## PETUNJUK TUGAS
Jawablah pertanyaan berikut berdasarkan teks tentang makanan sisa di bawah ini.
(a) Apa saja yang tersisa di depan wanita muda di meja sebelah?
(b) Apa jawaban Vin ketika ditanya apakah ia sedang sakit?
(c) Menurut Vin, mengapa ia tetap memesan makanan sebanyak itu?

## BAGIAN TEKS
"""

“Yuk ah, entar keburu telat loh,”
kata seorang wanita.
“Makanmu dikit amat sih Vin, lebih
banyak sisanya. Kamu lagi gak sakit kan?” kata seorang wanita lagi.
ilustrasi membuang makanan (sumber gambar: inhabitat.com) |
Aku melirik meja sebelah. Sebuah
piring dengan sebongkah nasi tersisa, serta semangkuk sayur yang kulihat hanya
dicicipi saja berada di depan wanita muda. Aku membayangkan nasi, sayur dan
sisa lauk itu dalam hitungan menit akan menjadi penghuni tong sampah.
“Nggak, aku gak sakit kok. Lagi gak
nafsu makan aja.” jawab wanita yang dipanggil Vin itu. Wajahnya menunduk,
jari-jari tangannya lincah menari di layar ponsel.
“Lha, kalau gak nafsu makan ngapain
kamu pesan makanan segini banyaknya?” tanya temannya.
“Mau gimana lagi Ca, nasi satu atau
setengah harganya sama aja. Sayurnya juga udah sepaket kan semuanya?” jawab si
Vin.
Duh, pingin rasanya ikut nimbrung di
percakapan mereka.
“Mbak, kalo udah tau nggak nafsu
makan dan nggak bakal habis, ngapain pesen nasinya satu porsi? Kenapa nggak
setengah aja? Ooo… karena harganya baik satu maupun setengah porsi sama aja?

"""

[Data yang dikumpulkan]
"""

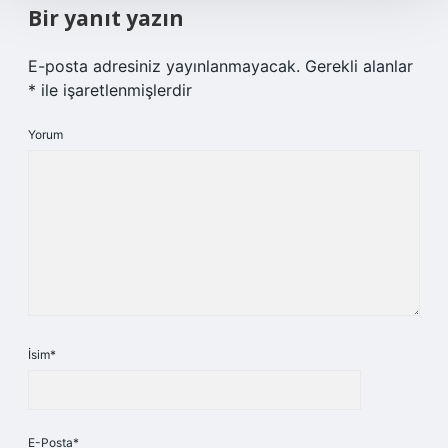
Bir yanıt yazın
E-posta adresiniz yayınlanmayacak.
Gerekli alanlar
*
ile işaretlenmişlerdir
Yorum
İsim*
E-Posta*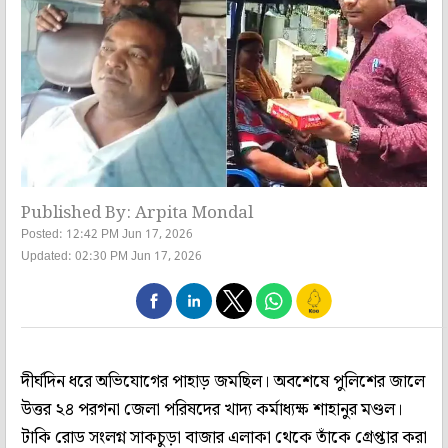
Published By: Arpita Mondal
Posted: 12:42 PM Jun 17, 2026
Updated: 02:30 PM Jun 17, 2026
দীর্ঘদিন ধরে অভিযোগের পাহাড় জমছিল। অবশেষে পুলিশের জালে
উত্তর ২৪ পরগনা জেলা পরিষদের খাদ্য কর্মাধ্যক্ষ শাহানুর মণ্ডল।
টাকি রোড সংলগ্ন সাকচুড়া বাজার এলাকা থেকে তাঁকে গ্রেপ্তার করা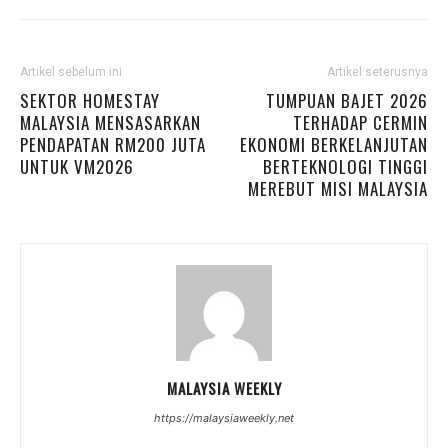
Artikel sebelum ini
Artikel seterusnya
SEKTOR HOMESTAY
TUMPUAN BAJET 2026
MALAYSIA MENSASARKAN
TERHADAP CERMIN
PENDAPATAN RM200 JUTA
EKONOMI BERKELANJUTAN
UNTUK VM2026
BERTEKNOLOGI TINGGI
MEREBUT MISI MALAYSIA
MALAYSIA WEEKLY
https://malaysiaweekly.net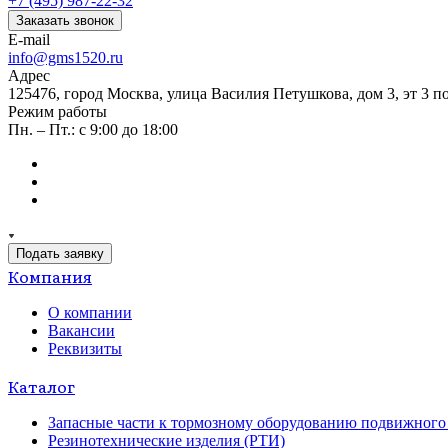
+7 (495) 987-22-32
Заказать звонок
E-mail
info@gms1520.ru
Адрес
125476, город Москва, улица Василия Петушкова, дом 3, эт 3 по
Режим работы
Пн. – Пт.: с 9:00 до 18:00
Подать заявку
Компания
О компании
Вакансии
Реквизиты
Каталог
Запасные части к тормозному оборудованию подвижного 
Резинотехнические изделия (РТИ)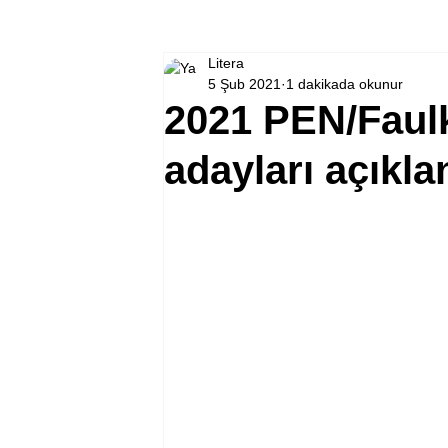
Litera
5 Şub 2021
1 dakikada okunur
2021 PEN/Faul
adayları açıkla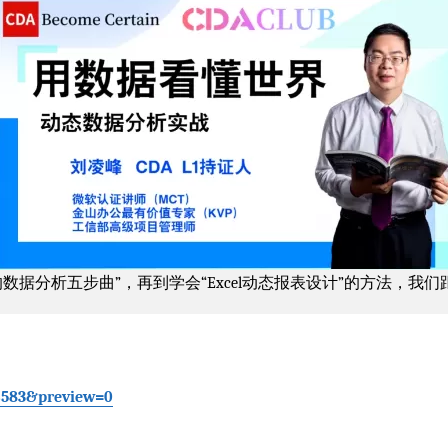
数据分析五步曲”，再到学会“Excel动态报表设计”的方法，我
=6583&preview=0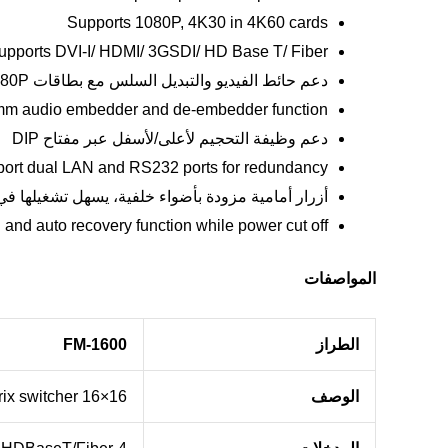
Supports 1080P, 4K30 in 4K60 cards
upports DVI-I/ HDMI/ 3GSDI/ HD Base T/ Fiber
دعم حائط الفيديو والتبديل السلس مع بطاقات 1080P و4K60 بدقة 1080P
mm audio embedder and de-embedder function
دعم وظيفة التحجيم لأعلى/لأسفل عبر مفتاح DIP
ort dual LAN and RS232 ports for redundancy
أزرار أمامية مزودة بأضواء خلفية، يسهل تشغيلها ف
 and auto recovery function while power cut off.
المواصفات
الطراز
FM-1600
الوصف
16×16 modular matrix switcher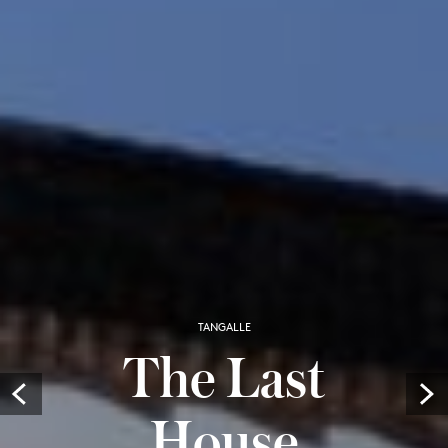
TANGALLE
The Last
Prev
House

"""
"""

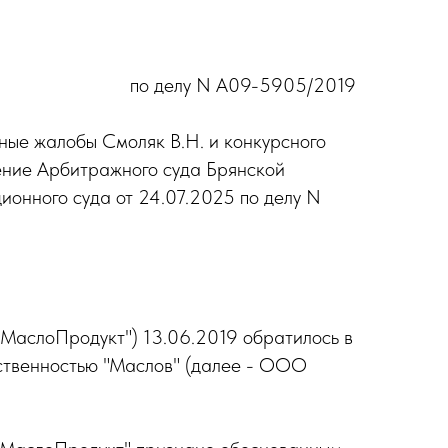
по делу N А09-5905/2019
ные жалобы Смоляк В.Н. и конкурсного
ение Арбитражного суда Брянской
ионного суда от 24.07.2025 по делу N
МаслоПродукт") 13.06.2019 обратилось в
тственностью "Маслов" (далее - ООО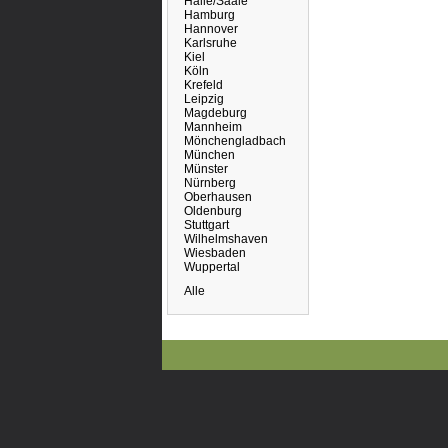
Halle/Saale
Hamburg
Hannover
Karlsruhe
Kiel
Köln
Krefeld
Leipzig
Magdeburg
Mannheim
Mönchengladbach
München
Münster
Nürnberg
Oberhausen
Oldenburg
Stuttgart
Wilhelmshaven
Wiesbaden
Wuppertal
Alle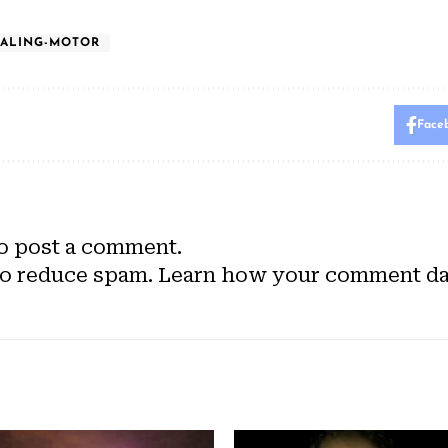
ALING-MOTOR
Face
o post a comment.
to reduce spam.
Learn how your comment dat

"""
"""

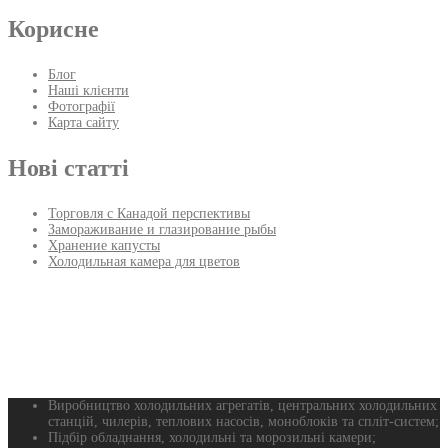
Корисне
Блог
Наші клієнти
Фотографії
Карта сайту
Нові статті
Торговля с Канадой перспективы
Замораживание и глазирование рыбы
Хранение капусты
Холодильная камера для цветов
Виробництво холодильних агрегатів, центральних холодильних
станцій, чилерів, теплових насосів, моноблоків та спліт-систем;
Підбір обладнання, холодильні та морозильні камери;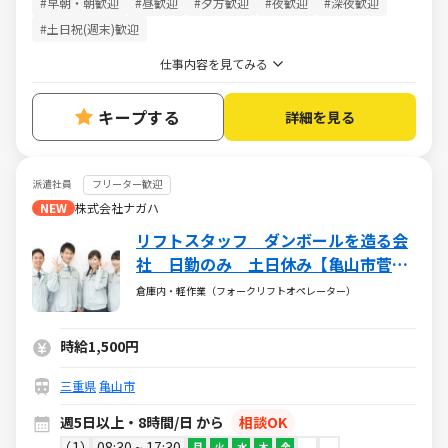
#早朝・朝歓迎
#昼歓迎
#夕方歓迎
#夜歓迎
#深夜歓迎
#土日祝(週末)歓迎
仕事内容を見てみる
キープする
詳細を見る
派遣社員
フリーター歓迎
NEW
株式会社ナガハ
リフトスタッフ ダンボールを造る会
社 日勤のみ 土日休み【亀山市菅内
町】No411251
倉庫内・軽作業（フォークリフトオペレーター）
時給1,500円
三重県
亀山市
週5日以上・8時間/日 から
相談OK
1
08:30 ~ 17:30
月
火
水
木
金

"""

## HASIL
(a) Sebuah piring dengan sebongkah nasi dan semangkuk sayur yang hanya dicicipi.
(b) Ia tidak sakit, hanya sedang tidak nafsu makan.
(c) Harga nasi satu porsi atau setengah porsi sama saja, dan sayurnya juga sudah satu paket.